**OBJECTIVE**
Copy every text line of each item below word for word, leaving out the pictures.
[EXERCISE DATA start]
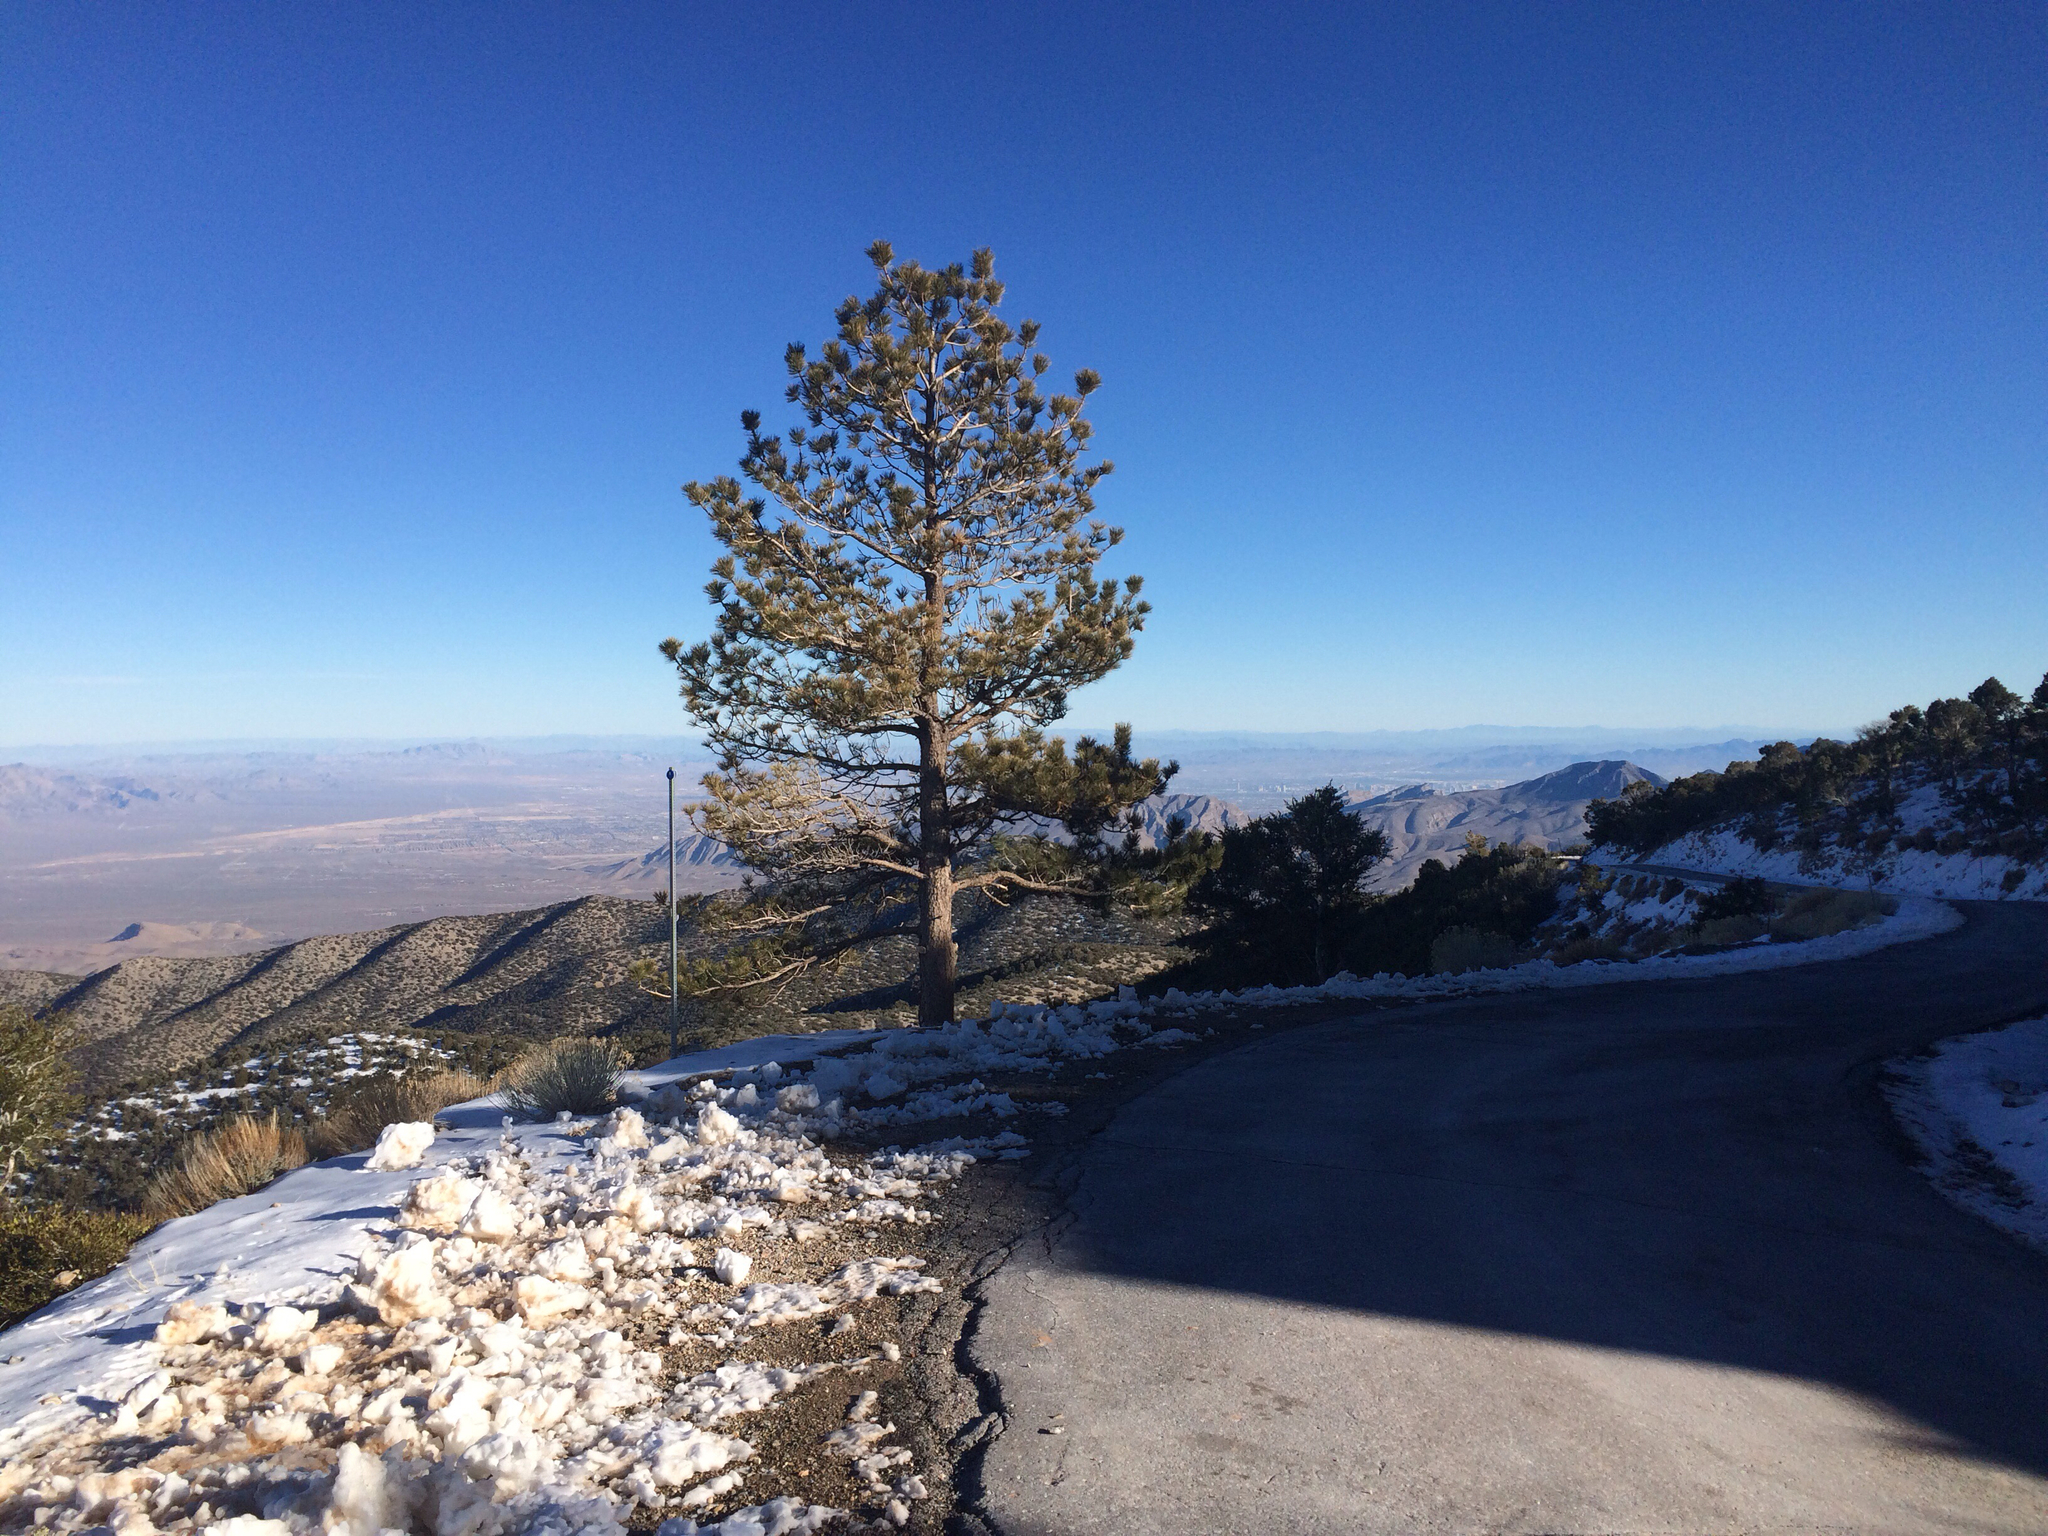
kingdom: Plantae
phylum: Tracheophyta
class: Pinopsida
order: Pinales
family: Pinaceae
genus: Pinus
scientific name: Pinus ponderosa
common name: Western yellow-pine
[EXERCISE DATA end]
**OUTPUT FOR THIS EXERCISE**
kingdom: Plantae
phylum: Tracheophyta
class: Pinopsida
order: Pinales
family: Pinaceae
genus: Pinus
scientific name: Pinus ponderosa
common name: Western yellow-pine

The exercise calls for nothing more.